WORK INSTRUCTIONS: Rewrite the material below, swapping each "master" for "main" and keeping everything else unchanged.
────────────────
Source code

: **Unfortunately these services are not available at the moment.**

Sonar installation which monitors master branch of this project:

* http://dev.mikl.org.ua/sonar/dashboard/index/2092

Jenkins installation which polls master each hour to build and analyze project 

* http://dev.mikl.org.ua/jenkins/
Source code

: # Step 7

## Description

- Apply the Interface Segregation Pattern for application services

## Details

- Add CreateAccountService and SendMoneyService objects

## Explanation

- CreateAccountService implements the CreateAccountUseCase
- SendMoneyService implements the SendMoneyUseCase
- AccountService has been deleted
────────────────
ANSWER SPACE:
Source code

: **Unfortunately these services are not available at the moment.**

Sonar installation which monitors main branch of this project:

* http://dev.mikl.org.ua/sonar/dashboard/index/2092

Jenkins installation which polls main each hour to build and analyze project 

* http://dev.mikl.org.ua/jenkins/
Source code

: # Step 7

## Description

- Apply the Interface Segregation Pattern for application services

## Details

- Add CreateAccountService and SendMoneyService objects

## Explanation

- CreateAccountService implements the CreateAccountUseCase
- SendMoneyService implements the SendMoneyUseCase
- AccountService has been deleted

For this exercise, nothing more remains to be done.